Reed Hastings, l’autre tête pensante de la boite, martelait encore en 2020 que l’absence de modèle publicitaire n’était pas une règle mais tenait plutôt de la logique : « Nous croyons que nous pouvons bâtir une meilleure entreprise, plus profitable sans publicité». Soit, mais, le système Netflix s’essouffle…
Quitte ou double
Michael Nathanson, analyste chez MoffettNathanson, cité dans le New York Times et dans le Hollywood Reporter, estimait la semaine dernière que Netflix pourrait engendrer 1,2 milliard de dollars d’ici 2025. Il souligne cependant, dans son rapport intitulé Mad Men to the Rescue, que « l’on sait très peu de choses sur la tarification et les possibilités commerciales de l’usage de la publicité par les services de streaming ». Une rentrée d’argent absolument cruciale dans un contexte où Wall Street exerce une pression supplémentaire sur les services de vidéo en continu pour qu’elles augmentent leur rentabilité après avoir toléré des années de dépenses inconsidérées.
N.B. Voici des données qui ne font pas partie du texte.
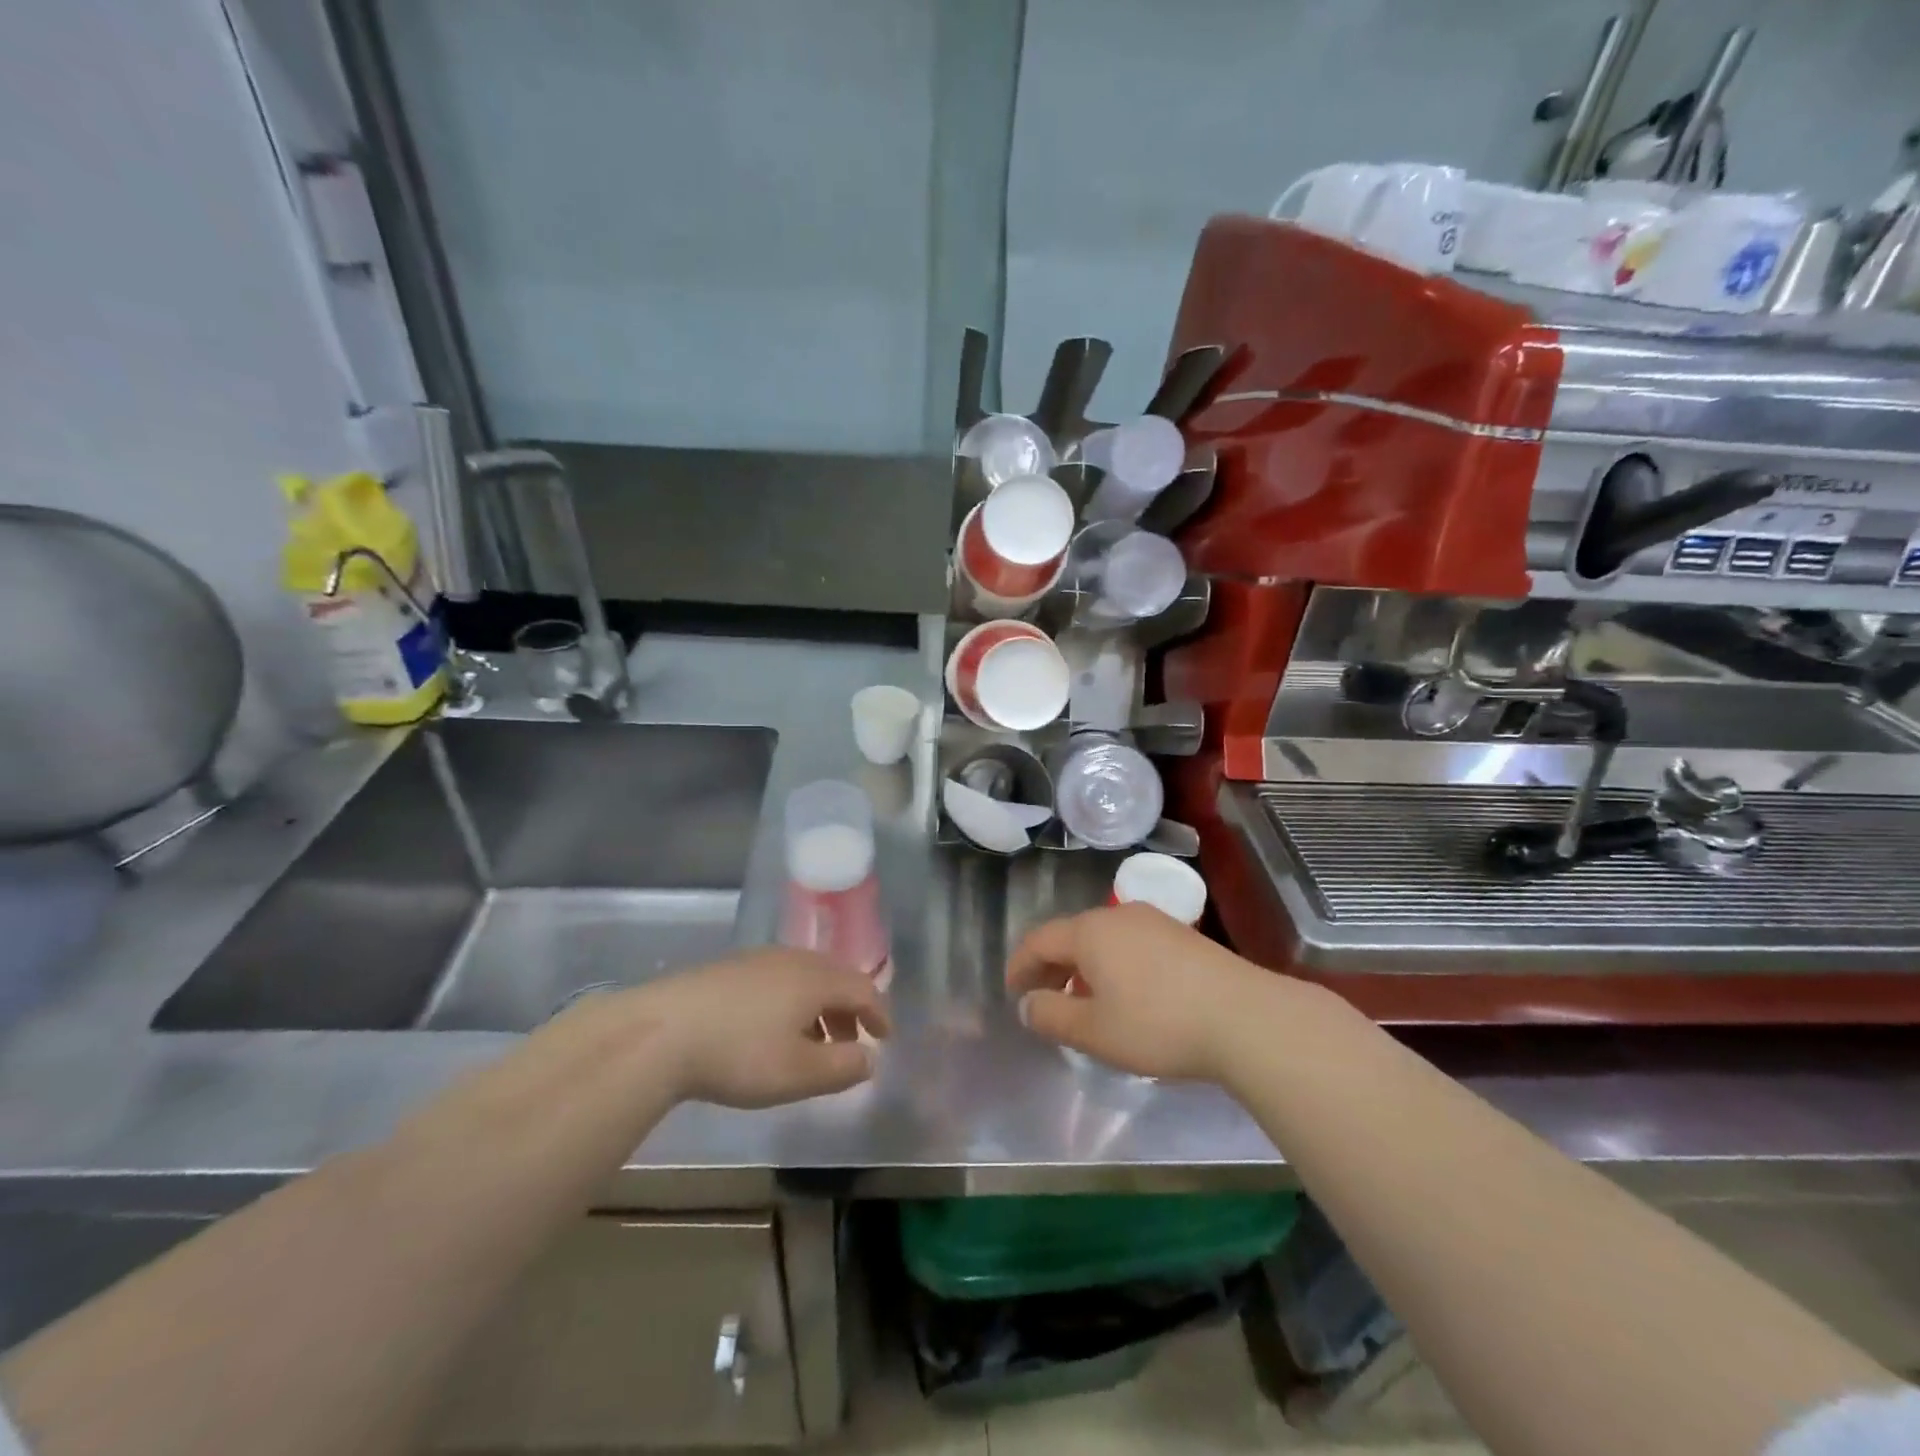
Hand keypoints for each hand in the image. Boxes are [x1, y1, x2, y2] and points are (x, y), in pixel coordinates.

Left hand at [621, 949, 889, 1107]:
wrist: (660, 1032)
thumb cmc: (739, 1054)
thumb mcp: (798, 1073)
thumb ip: (842, 1067)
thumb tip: (869, 1058)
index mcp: (816, 979)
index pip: (863, 988)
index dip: (879, 1013)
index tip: (884, 1038)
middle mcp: (793, 959)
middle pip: (835, 978)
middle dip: (850, 1010)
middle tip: (851, 1043)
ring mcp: (759, 959)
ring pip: (805, 978)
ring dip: (820, 1008)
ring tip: (811, 1043)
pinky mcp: (730, 968)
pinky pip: (778, 979)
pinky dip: (792, 1002)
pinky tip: (771, 1029)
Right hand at [1007, 905, 1302, 1081]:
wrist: (1245, 1017)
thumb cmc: (1158, 1024)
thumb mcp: (1094, 1031)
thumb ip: (1051, 1016)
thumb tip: (1028, 1003)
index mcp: (1089, 931)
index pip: (1039, 940)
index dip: (1020, 965)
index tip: (1012, 993)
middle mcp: (1118, 915)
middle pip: (1071, 936)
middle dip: (1051, 968)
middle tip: (1044, 1001)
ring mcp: (1154, 921)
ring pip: (1103, 939)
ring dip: (1083, 968)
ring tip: (1085, 1003)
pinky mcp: (1182, 936)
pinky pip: (1130, 944)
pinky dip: (1113, 966)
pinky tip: (1127, 996)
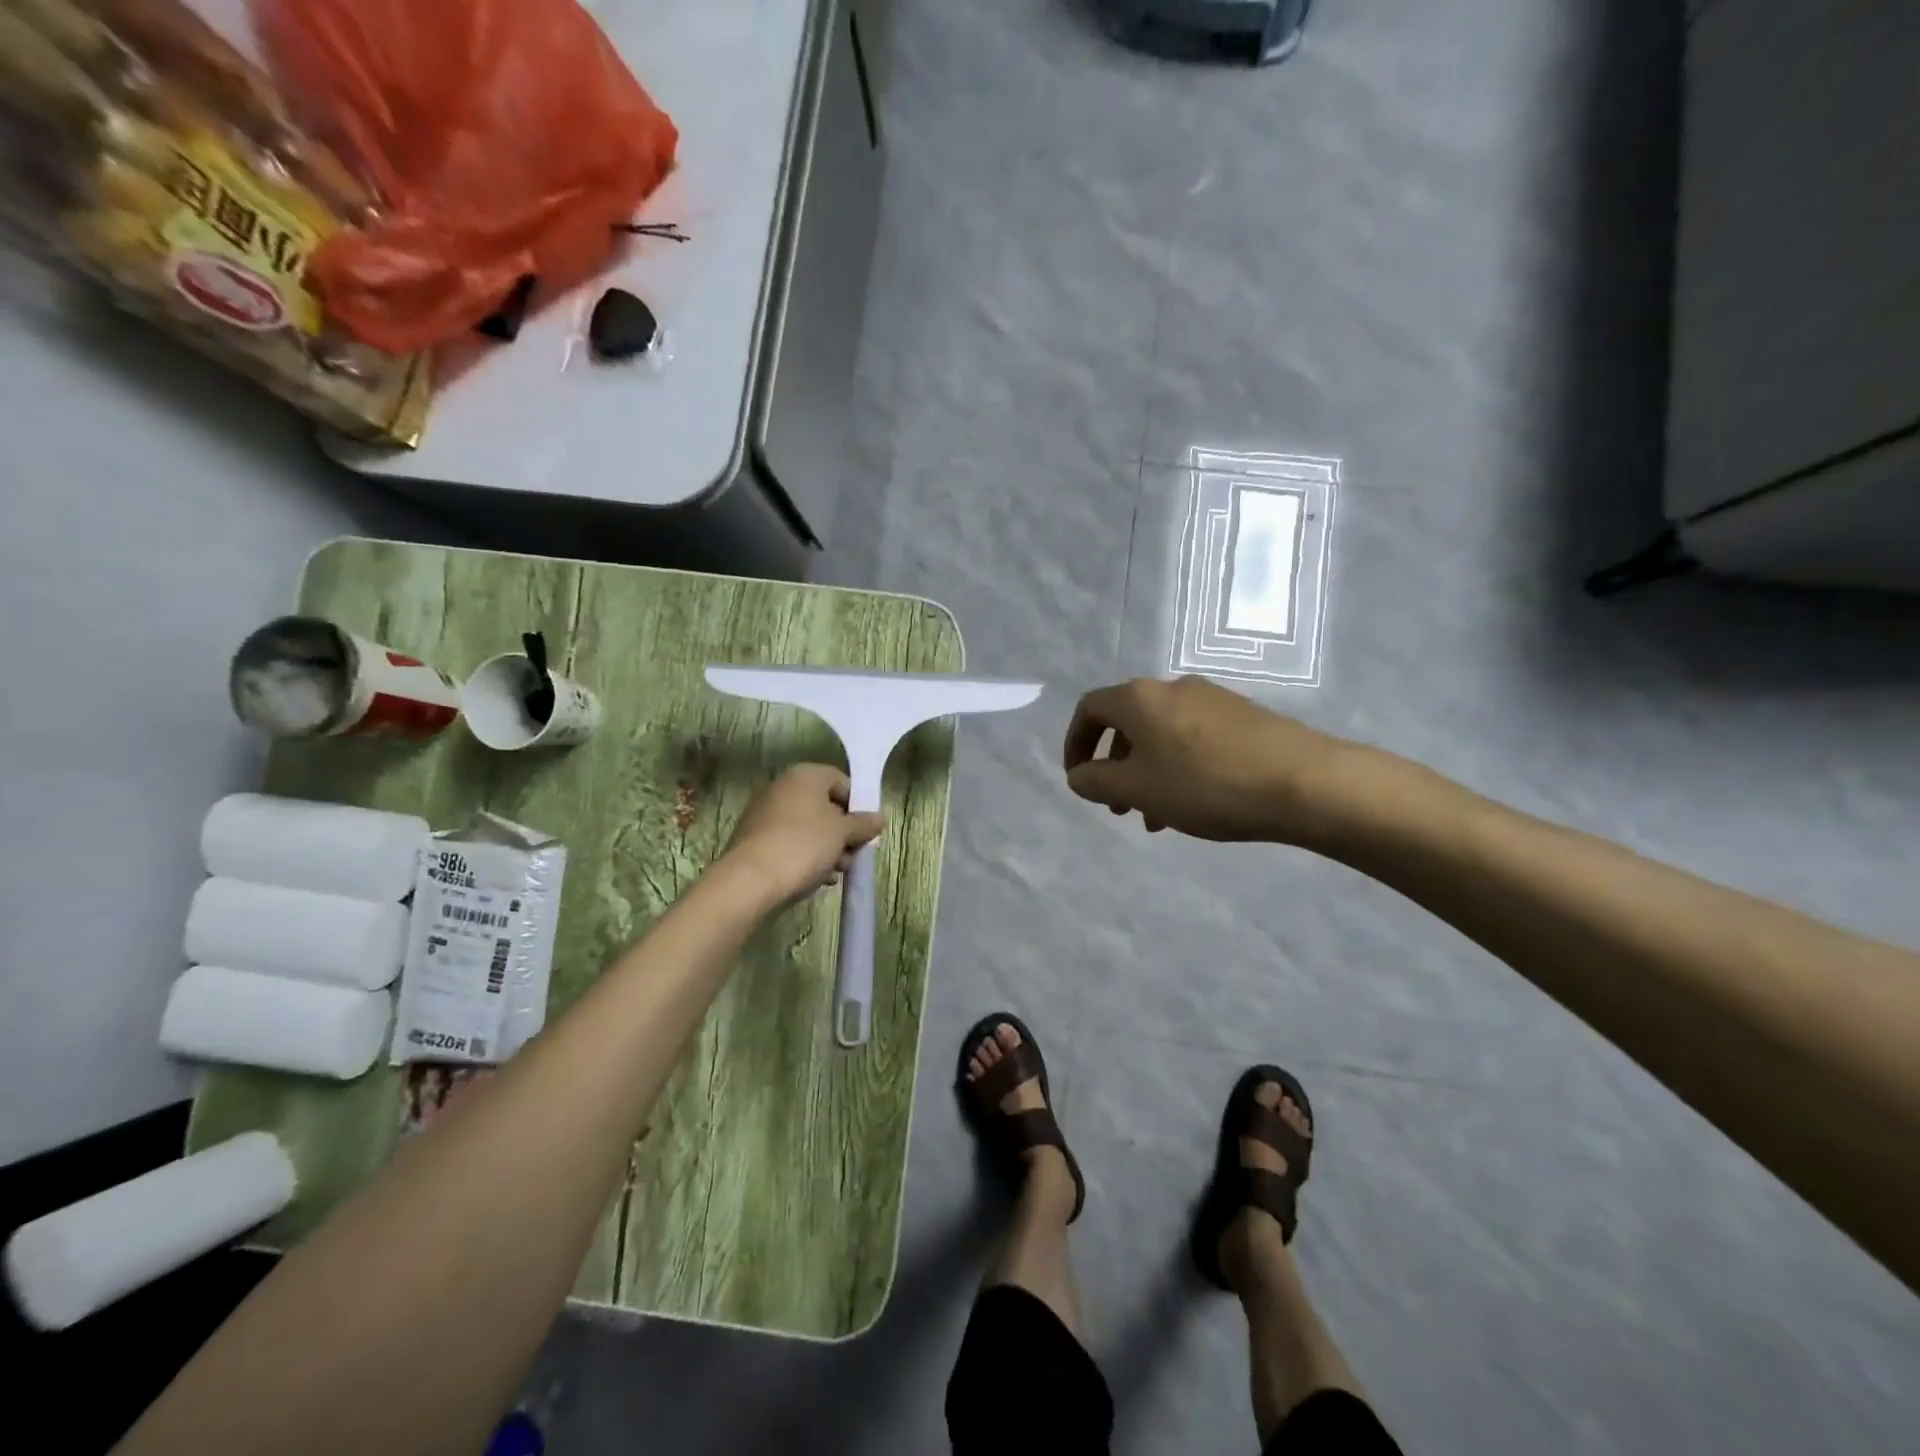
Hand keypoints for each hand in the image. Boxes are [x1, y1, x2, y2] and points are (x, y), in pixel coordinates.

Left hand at [720, 764, 885, 905]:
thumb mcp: (842, 834)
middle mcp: (782, 787)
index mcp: (805, 776)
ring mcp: (764, 813)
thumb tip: (878, 818)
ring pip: (807, 827)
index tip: (864, 831)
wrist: (750, 880)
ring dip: (826, 848)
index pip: (841, 782)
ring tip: (835, 873)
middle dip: (842, 832)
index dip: (857, 806)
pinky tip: (815, 878)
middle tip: (852, 856)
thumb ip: (863, 824)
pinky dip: (804, 856)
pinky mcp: (753, 838)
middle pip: (824, 806)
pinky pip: (788, 842)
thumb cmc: (803, 845)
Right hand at [1062, 676, 1361, 844]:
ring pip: (1161, 735)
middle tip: (1118, 806)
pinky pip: (1193, 738)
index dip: (1076, 743)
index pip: (1090, 709)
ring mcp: (1211, 699)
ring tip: (1156, 817)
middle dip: (1114, 766)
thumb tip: (1079, 775)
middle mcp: (1172, 688)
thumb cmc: (1206, 784)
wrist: (1304, 782)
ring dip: (1147, 772)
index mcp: (1139, 698)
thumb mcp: (1138, 790)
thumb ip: (1097, 782)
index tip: (1079, 779)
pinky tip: (1195, 803)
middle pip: (1127, 723)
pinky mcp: (1242, 716)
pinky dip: (1178, 767)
Pour autant, les producteurs de contenu peuvent-ils espérer toucher une part des revenus que Netflix génèrera en vendant des publicités pour leurs films et émissions de télévision ? Les réalisateurs ayant le privilège du final cut auront-ils la possibilité de négocier avec Netflix le choix des publicités à insérer et le moment où elles le seront ? À ce rythme on pourrait même imaginer que les futures productions originales seront filmés différemment en tenant compte de ces interruptions. Il est difficile d’imaginer un Martin Scorsese se réjouir d’une telle nouvelle, et accepter de vendre des menus BigMac au milieu de ses images. Quant aux annonceurs, comment obtiendront-ils un relevé détaillé du comportement des spectateurs, à l’initiative de Netflix, qui a déjà été accusée d’être avare en matière de données sur ses utilisateurs ? Les accords de licence que Netflix a conclus avec les producteurs permettent-ils même au diffuseur de montrer des publicités à côté de leur contenu ?
Edmund Lee, journaliste du New York Times estime même que Netflix pourrait finir par cannibaliser une grande partie de sa clientèle actuelle. Comme le révèlent les colonnes de la newsletter DealBook produite par le média américain : « Au début du mois, les analystes de Wells Fargo ont prédit qu’une offre Netflix moins chère et soutenue par la publicité attirerait un peu plus de 100 millions d’abonnés d’ici la fin de 2025. Mais seuls 16 millions de ces clients seraient de nouveaux utilisateurs. Les analystes pensent que près de 85 % des utilisateurs du service moins cher de Netflix seront des abonnés existants qui chercheront à payer moins pour le streaming ». Tout ça pour prêcher des convaincus… ça serait bête.